==== Data
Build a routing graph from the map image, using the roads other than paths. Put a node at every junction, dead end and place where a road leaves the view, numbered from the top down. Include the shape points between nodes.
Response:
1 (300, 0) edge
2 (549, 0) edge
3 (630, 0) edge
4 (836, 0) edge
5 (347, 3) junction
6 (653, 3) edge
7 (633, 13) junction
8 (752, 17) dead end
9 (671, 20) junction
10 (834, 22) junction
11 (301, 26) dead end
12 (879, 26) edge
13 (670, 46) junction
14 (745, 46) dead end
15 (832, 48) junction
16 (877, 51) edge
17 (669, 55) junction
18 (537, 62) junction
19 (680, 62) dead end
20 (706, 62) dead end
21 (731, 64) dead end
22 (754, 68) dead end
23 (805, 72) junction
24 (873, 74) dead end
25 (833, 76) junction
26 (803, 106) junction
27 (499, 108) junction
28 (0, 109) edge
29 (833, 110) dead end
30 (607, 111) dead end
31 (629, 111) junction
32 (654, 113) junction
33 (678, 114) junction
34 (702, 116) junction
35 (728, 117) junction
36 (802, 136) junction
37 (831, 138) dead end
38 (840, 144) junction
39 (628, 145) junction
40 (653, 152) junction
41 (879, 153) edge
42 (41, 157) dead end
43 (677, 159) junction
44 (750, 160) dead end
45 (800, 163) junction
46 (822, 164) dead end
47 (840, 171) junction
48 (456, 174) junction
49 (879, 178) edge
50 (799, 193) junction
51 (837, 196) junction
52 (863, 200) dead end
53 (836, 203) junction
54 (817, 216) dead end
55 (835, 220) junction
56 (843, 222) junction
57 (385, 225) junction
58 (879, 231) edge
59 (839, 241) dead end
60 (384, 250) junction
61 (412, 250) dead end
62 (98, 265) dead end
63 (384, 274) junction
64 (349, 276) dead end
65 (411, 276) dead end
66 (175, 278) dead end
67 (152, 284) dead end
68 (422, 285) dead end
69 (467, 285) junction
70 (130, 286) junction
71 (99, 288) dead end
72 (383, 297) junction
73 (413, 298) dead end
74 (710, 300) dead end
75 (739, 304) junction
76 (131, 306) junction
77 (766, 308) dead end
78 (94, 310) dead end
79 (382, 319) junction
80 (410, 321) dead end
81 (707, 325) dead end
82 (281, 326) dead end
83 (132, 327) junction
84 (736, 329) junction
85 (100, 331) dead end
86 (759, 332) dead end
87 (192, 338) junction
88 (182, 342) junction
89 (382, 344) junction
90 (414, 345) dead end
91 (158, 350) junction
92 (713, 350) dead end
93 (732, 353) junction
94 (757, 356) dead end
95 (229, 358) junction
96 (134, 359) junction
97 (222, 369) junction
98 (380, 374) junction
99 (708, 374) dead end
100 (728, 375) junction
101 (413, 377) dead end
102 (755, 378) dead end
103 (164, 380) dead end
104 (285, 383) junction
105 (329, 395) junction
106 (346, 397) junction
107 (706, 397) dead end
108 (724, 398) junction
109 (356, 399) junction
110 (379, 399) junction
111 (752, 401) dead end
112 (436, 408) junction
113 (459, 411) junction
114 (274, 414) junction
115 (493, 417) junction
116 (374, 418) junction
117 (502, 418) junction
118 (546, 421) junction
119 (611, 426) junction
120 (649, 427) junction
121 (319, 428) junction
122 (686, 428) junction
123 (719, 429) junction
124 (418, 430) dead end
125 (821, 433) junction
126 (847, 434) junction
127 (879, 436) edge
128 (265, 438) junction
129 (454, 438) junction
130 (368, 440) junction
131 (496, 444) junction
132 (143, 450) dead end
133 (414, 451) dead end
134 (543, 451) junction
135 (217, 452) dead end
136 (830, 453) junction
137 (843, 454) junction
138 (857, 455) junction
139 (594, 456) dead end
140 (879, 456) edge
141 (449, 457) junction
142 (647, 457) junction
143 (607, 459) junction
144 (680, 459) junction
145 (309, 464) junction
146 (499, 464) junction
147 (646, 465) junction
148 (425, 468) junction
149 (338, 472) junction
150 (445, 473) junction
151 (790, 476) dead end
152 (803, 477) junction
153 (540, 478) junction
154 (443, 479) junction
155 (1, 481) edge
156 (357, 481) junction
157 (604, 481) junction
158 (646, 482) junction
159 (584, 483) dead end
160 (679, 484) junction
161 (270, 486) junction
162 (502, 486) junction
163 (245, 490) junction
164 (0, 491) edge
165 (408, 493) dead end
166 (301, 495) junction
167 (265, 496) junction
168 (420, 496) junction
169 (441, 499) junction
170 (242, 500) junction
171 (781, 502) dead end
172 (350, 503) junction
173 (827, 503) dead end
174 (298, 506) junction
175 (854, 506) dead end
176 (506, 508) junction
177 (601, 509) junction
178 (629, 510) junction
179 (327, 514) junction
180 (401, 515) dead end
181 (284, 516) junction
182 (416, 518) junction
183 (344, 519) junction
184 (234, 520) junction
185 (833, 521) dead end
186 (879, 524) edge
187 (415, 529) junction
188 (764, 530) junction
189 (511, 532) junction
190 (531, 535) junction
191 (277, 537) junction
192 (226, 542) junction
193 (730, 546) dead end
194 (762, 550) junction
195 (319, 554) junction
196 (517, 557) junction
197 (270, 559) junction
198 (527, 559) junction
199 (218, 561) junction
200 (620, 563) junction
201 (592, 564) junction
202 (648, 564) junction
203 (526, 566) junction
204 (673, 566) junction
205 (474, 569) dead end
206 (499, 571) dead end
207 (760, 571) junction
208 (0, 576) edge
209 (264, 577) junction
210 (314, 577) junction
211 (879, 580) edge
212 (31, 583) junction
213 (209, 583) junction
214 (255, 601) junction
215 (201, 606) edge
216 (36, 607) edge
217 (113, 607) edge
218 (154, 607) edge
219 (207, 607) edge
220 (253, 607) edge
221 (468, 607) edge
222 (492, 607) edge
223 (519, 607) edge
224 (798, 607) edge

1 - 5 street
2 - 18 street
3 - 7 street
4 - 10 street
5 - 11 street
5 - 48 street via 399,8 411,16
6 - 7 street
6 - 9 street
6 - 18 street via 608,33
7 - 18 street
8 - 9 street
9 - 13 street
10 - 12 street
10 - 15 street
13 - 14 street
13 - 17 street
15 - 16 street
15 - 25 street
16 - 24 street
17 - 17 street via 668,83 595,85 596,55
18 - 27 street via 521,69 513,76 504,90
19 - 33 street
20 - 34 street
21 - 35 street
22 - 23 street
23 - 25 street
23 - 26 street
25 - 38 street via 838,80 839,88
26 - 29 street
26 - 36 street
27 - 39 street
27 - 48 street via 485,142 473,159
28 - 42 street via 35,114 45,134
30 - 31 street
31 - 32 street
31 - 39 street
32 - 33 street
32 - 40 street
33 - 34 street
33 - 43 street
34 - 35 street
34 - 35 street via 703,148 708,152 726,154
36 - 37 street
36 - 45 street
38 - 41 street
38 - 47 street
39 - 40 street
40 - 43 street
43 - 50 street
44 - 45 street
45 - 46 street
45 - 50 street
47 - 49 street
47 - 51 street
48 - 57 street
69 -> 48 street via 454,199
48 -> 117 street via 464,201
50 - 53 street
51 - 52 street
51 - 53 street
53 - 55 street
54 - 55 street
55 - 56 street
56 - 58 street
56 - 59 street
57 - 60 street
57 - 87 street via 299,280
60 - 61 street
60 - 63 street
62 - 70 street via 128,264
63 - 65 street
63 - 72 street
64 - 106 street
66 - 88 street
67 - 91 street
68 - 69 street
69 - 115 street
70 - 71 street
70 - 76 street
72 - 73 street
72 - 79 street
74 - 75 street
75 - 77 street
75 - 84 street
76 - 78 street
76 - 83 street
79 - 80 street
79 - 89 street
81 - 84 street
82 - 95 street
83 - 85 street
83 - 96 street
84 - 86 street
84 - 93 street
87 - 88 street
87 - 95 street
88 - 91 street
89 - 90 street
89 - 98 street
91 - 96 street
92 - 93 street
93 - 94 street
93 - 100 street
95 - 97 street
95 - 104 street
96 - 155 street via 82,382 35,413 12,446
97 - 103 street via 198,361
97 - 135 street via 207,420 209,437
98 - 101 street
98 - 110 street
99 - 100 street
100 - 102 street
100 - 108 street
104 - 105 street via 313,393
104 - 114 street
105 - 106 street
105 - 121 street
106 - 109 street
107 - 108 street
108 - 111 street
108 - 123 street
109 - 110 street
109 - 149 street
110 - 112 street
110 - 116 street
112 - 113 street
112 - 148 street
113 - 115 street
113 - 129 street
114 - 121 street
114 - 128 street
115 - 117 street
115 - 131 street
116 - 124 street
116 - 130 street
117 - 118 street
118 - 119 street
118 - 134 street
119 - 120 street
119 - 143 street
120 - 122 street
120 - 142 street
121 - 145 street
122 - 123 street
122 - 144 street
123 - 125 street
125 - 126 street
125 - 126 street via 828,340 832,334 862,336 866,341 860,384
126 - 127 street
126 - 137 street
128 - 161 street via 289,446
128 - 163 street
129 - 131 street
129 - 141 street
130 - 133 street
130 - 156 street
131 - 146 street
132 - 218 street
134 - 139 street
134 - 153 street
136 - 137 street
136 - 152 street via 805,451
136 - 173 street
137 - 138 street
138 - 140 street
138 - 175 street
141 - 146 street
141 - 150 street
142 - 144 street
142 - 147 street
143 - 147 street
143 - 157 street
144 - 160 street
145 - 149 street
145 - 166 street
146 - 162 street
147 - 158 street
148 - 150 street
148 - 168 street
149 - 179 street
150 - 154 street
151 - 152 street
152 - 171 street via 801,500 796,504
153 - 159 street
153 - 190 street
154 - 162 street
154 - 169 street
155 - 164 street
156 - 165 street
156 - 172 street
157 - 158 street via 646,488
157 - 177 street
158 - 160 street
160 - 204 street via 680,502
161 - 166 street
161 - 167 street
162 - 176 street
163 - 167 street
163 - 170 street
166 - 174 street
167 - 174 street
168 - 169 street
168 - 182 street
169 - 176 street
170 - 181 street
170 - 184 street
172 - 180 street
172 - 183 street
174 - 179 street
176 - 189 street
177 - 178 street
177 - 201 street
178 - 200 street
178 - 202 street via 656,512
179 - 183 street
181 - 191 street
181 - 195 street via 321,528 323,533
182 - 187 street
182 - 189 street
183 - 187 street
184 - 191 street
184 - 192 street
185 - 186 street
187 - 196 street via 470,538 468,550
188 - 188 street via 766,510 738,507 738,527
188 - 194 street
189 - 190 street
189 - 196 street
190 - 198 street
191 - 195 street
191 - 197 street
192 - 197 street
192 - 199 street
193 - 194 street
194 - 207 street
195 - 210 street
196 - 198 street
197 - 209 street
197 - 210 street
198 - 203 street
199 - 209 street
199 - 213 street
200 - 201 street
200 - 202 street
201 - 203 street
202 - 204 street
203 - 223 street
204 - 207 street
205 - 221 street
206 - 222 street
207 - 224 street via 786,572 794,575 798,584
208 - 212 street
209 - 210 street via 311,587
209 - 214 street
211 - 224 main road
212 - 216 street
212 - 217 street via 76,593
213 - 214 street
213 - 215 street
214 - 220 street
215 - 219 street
========
• [Task prompt] Copy every line from the records above that contains the word "road".

• [Result of the task]
Build a routing graph from the map image, using the roads other than paths. Put a node at every junction, dead end and place where a road leaves the view, numbered from the top down. Include the shape points between nodes.
211 - 224 main road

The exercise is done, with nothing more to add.